Kofi Annan, UN General-Secretary 1997-2006
Gender equality isn’t a women’s issue. It is a social and economic problem affecting all of us, right across the globe. It is the root cause of violence against women; it directly contributes to women’s financial insecurity and poverty; and it is behind older women’s homelessness. The problem is big, but it is within our reach to fix it, if we work together. This is what NCOSS is seeking in our A New Year for Women campaign. We want to shape an Action for Women Plan that will improve opportunities and outcomes for women, focussing first on NSW – the region we know deeply – but a plan that has the potential for broader application. And we need your help.
We are focused on the economic inequality that women and girls experience across their life cycle. This inequality accumulates and compounds to further disadvantage women as they move through life and impacts on their health and wellbeing across their life course. And we know that particular groups of women are more financially vulnerable and need targeted solutions to ensure their economic empowerment, including Aboriginal and Torres Strait Islander women, culturally and linguistically diverse women, women with disability and women living in regional and remote areas.
Although we aren’t directly addressing violence against women in this instance, economic inequality is a contributing factor in domestic and family violence and a significant barrier preventing women from leaving violent relationships. Economic empowerment is a key weapon in the fight to keep women and their children physically, emotionally, and psychologically safe.

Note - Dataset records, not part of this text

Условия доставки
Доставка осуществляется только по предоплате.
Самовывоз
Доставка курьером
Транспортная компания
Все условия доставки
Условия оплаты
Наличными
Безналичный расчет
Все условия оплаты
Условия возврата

A New Year for Women concentrates on four strategic areas that impact the economic wellbeing of women and girls across their lifetimes:
- Financial literacy
- Representation of women in work
Women and girls need to be financially literate so they can make good financial decisions throughout their lives. They need to know how to navigate their finances and how to protect themselves from homelessness should things go awry. A fundamental part of economic empowerment is workplace gender equality, which is crucial for achieving pay equity and ending gender stereotypes. But women also need to understand what a sound financial plan for their retirement looks like, as well as how to work towards that in light of the career breaks they are likely to encounter. These are the areas that we need to be actively working in to economically empower women. It’s a two-part process: we need to arm women with the tools they need to succeed, but we also need systemic change to create real gender equality in the workplace and in society as a whole.
Gender inequality isn’t a state-based issue or an Australian problem. It transcends state and national boundaries. And while it may manifest differently in diverse cultures and communities, gender inequity derives from the same root cause: valuing women and girls less than boys and men. We can end this. We must end this. Because we all lose – economically, politically, socially – when we denigrate half the world’s population. Instead let’s create an Action for Women Plan taking NSW – our home state – as our starting point, but keeping the world beyond our borders in mind. We need a plan that clearly identifies the steps that each level of government – along with business, civil society, and the international community – must take to economically empower women and end gender inequality. Together let’s fix this.